In 2015, a discipline committee for the college found that that Peirovy had sexually abused four patients and suspended his licence for six months, as well ordered him to take additional training, pay $64,000 toward therapy for the victims and $35,000 toward costs. However, the college disagreed, saying Peirovy’s licence should have been revoked.
Miles Obradovich, owner of Obradovich Law, said via email that the issue at the centre of the appeal “is whether the paramount principle of protection of the public in the context of reduced tolerance for sexual interaction by doctors with their patients warrants a departure from the range of penalty previously given for this type of behaviour.”
“The recent passage of the Protecting Patients Act, 2017, S.O. 2017, c.11 which increases penalties for this type of behaviour signals a change in what may be considered an appropriate penalty,” he said.
According to the 2017 ruling, the committee “dismissed the inference that the pattern of behaviour indicated predatory intent or uncontrollable deviant urges, and therefore a serious aggravating factor.”
However, Justice James Ramsay with the Ontario Superior Court of Justice Divisional Court disagreed and pointed out problems with the committee’s findings.
“First, the number of offences was itself aggravating, without predatory intent and deviant sexual urges. Second, in view of the finding on the liability phase that the Respondent deliberately touched the four complainants in a way that an objective observer would find to be sexual and in accepting the complainants’ evidence that the touching was, to them, ‘blatantly sexual’ there is no line of analysis that could reasonably lead the tribunal to conclude that the Respondent’s awkward, unskilled and non-empathic manner was a factor in understanding his abusive behaviour or that it could reasonably infer that he was genuinely and completely unaware of the ways in which his behaviour in relation to his patients was in fact abusive,” said the ruling.
Ramsay then allowed the college’s appeal, nixed the penalty imposed by the committee and sent it back to the committee again regarding a revised penalty.
“Public confidence in the profession is not a ‘shifting standard.’ Rather I think that community tolerance for sexual abuse by doctors has lessened, said the decision.
“The public’s confidence in the medical profession demands more from the disciplinary process than recent sexual abuse discipline cases suggest.

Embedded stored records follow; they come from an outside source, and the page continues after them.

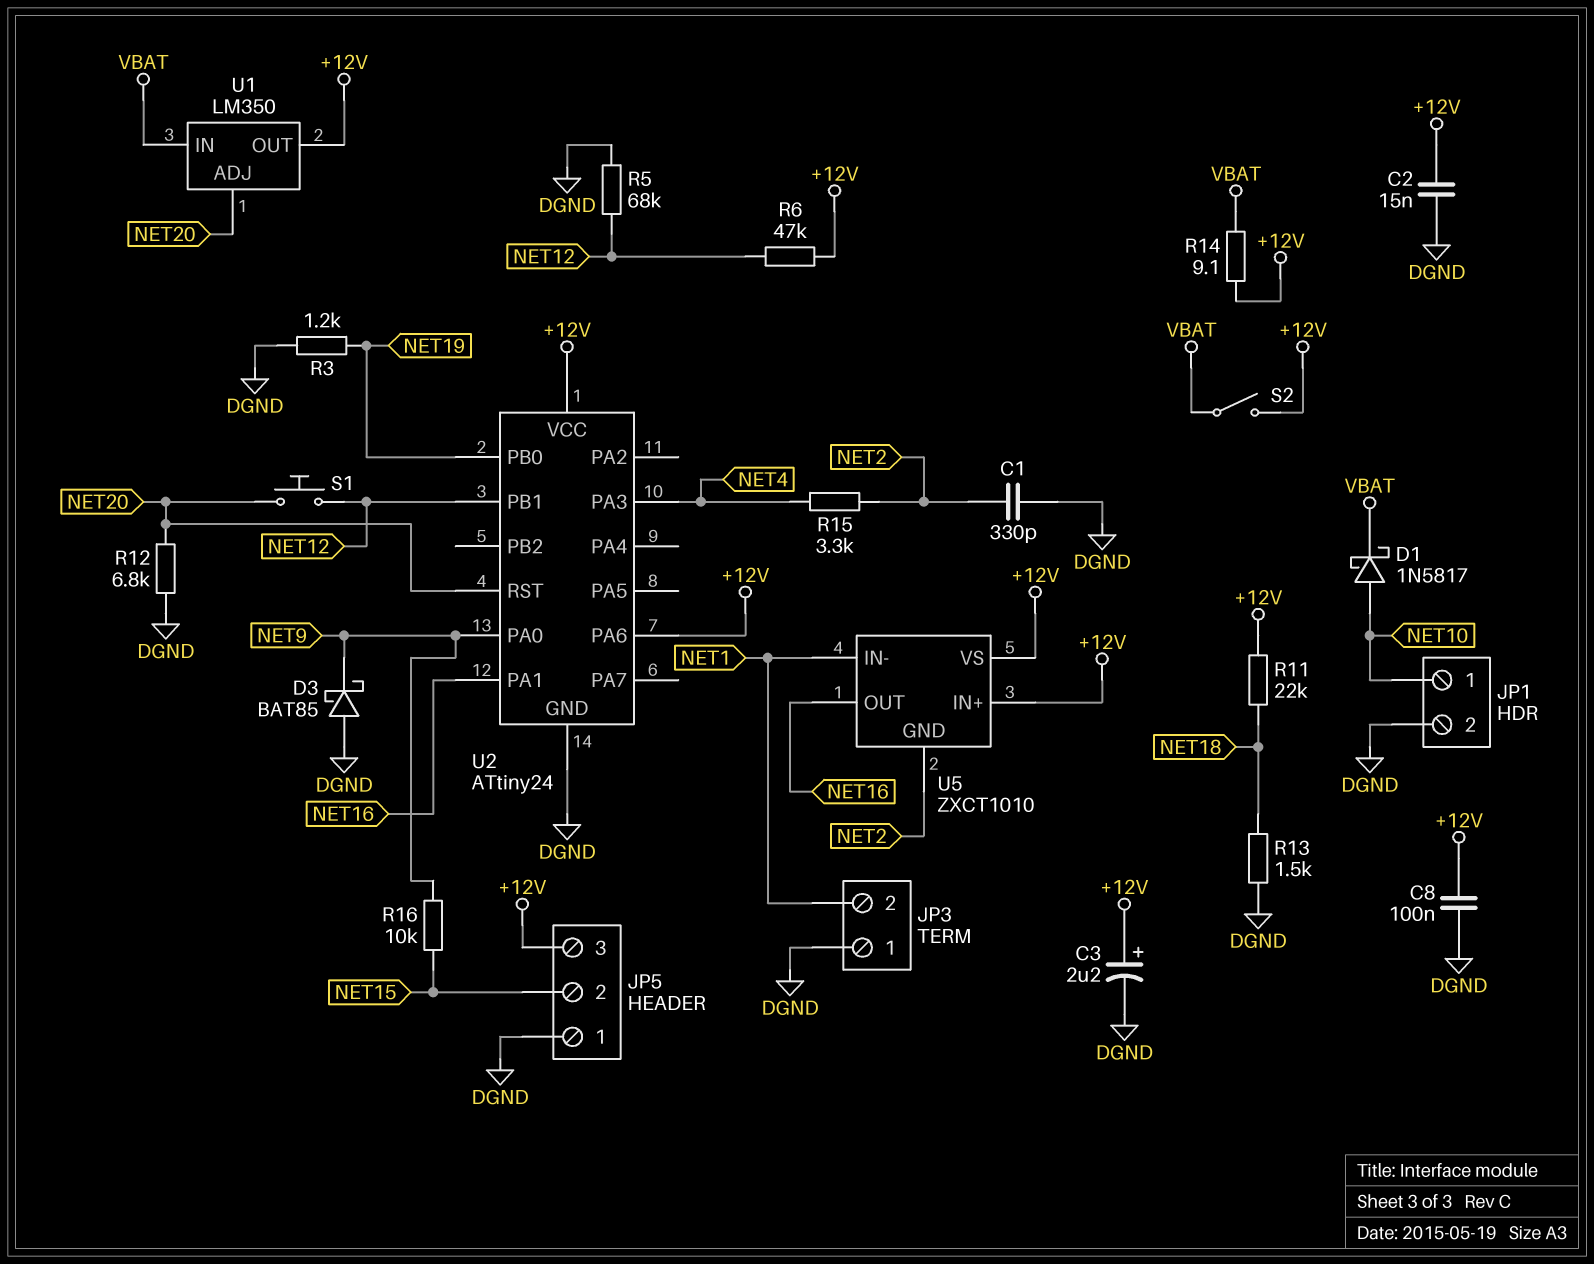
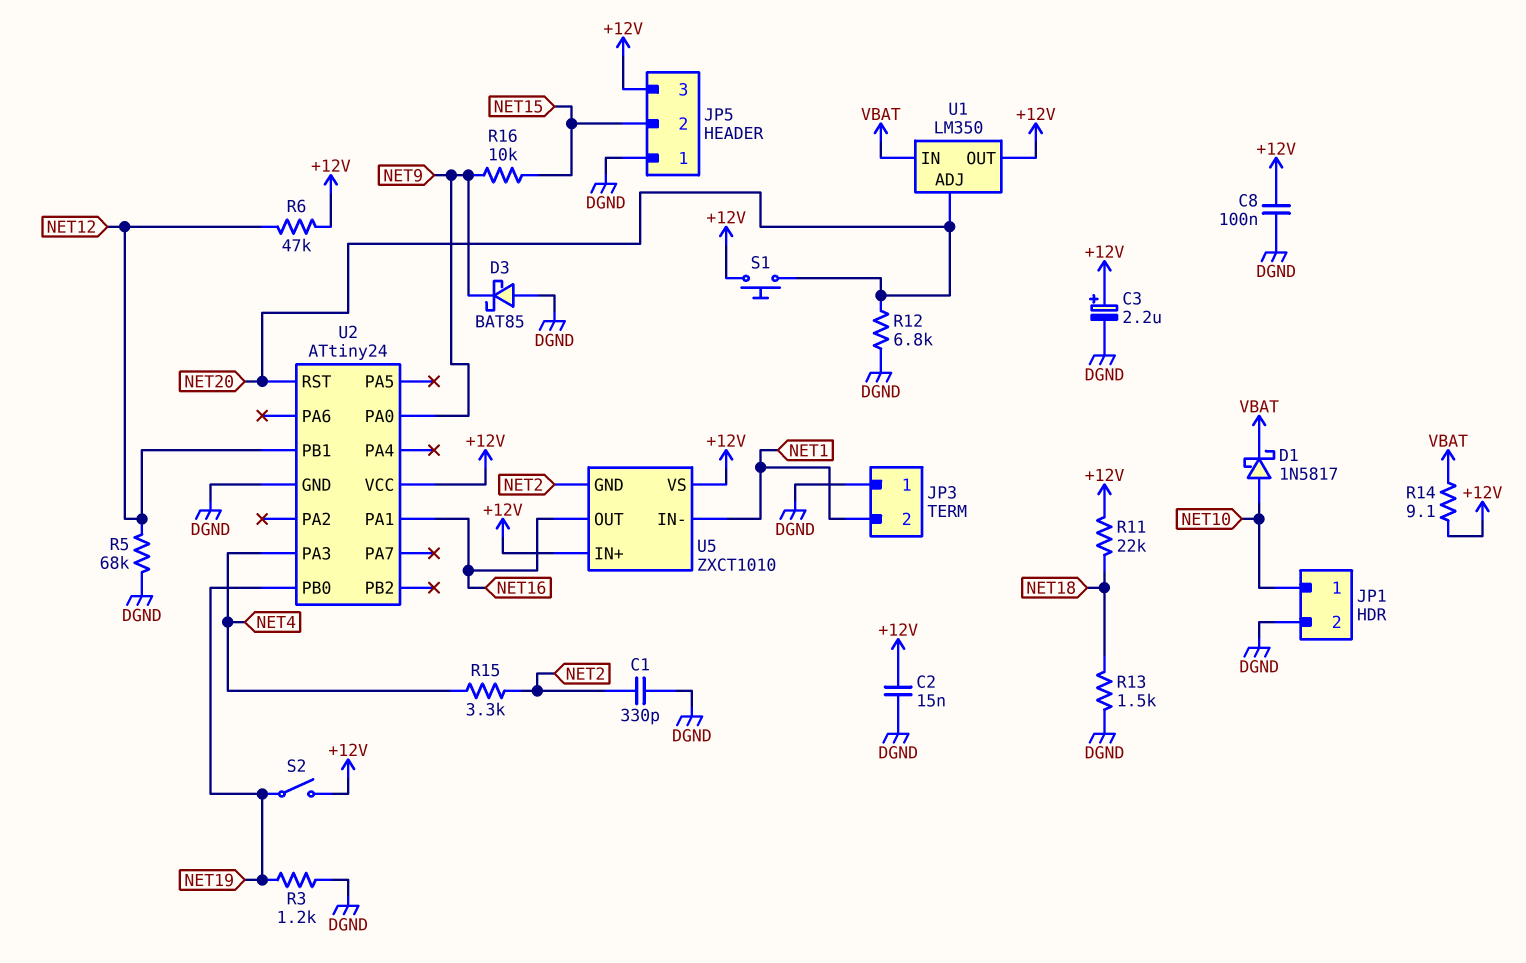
S1: button (NET12, NET20) -> button (+12V, NET20)
S2: switch (+12V, VBAT) -> switch (+12V, NET19)
U2 pin PA6: +12V -> none

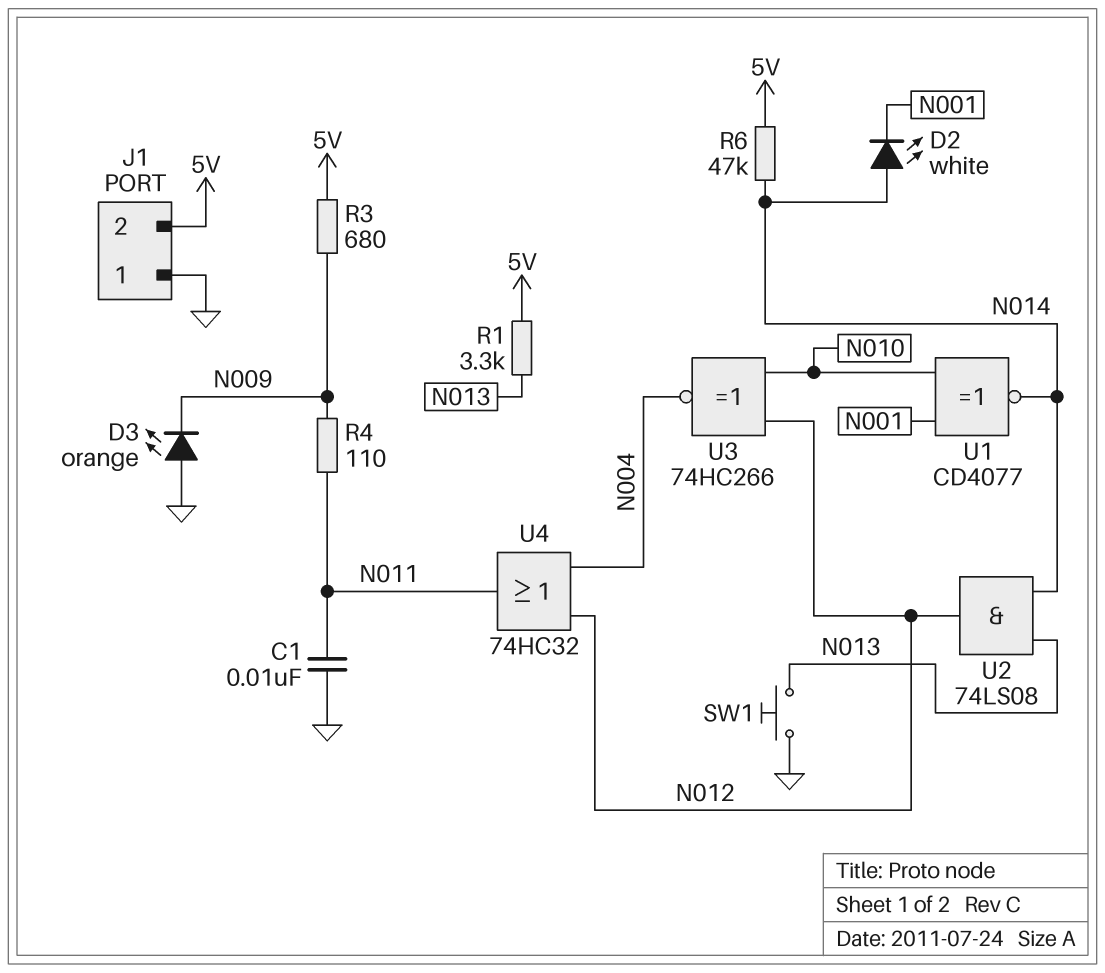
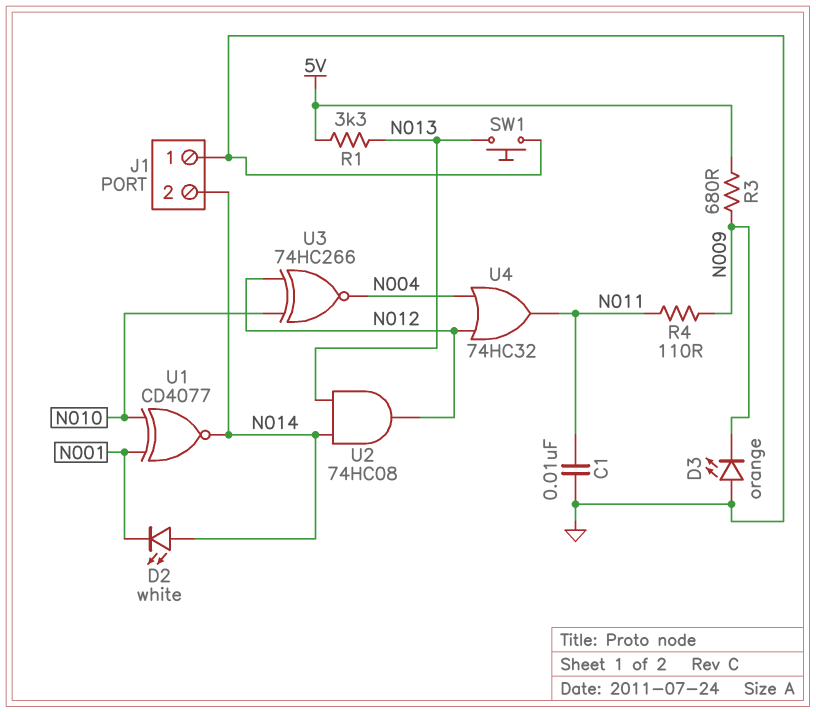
J1 pin 2: 5V -> N014
R6: 47k (5V, N014) -> none
U2: AND 74LS08 (in N013, in N014, out N012) -> AND 74HC08 (in N013, in N014, out N012)

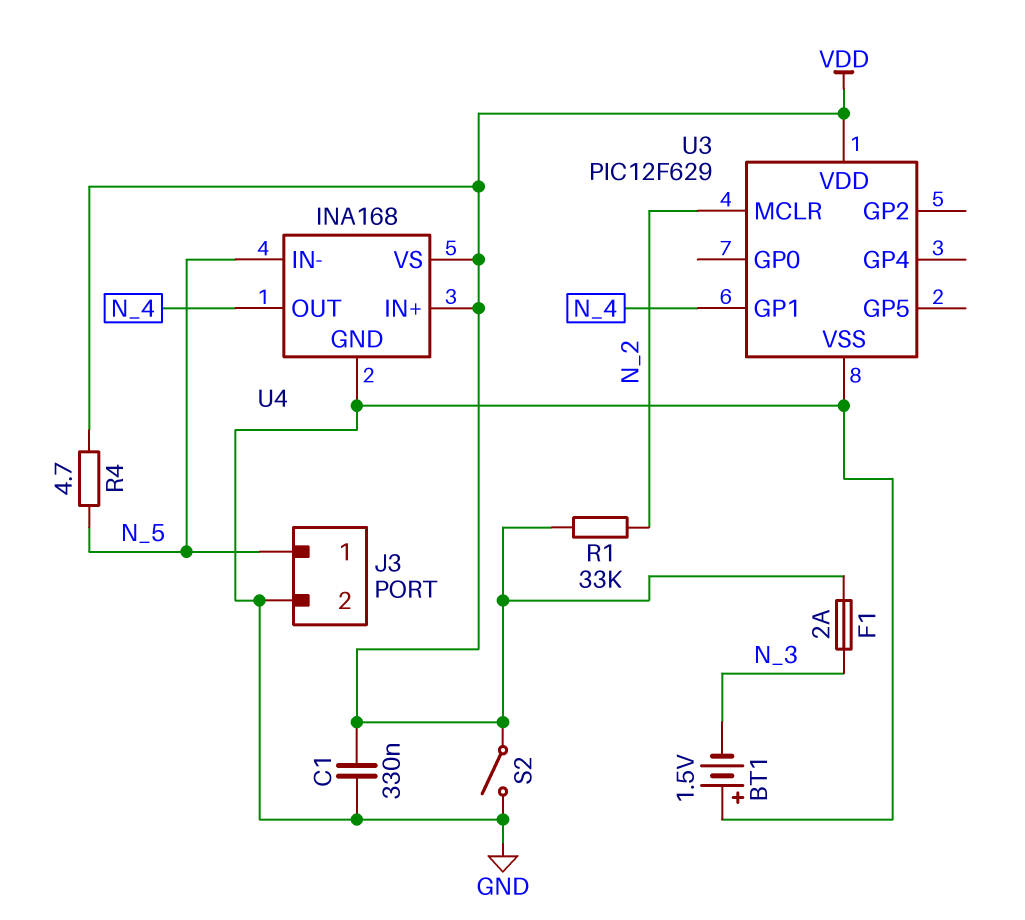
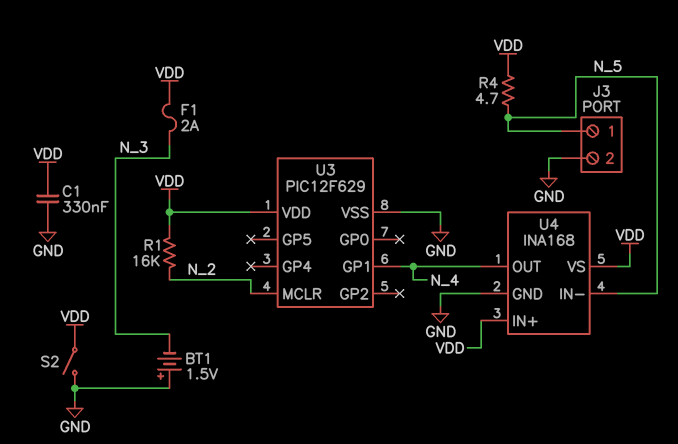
R1: 33k (N_2, VDD) -> 16k (N_2, VDD)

In the case of sexual touching of breasts of multiple female patients under pretense of a medical exam, I would expect the Committee to be debating whether to revoke the member’s registration or impose a suspension measured in years, as opposed to months.”
A spokeswoman for the College confirmed that the matter is scheduled to be heard at the Court of Appeal for Ontario on Nov. 27.
“While the Divisional Court commented that it would expect the Discipline Committee to be debating a suspension measured in years as opposed to months, legislative change has overtaken the Court’s comments,” said a factum filed on Sept. 15.
“On May 30, 2017, the Protecting Patients Act, 2017, was enacted. Revocation is now statutorily mandated for any physician who engages in touching of a sexual nature of a patient’s breasts, as the Appellant did to four of his patients.”
The factum states that the decision does not reflect a zero-tolerance approach for sexual abuse by doctors and hurts public confidence in the profession.
Gary Srebrolow, partner at Blaney McMurtry LLP and chairman of the health law group at the firm, says the way cases like Peirovy’s are being treated is changing, pursuant to Bill 87.
“I think [the courts are] going, ‘You know what? That’s a change that’s coming . . . just because this case happened before the law came into effect, we’re not waiting for the law.’”
Srebrolow says Peirovy’s case is unique.
“Usually, it’s an uphill battle because you have this discipline panel, they’re independent but they’re aligned with the college and usually, if anything, these panels are more difficult on members,” he says.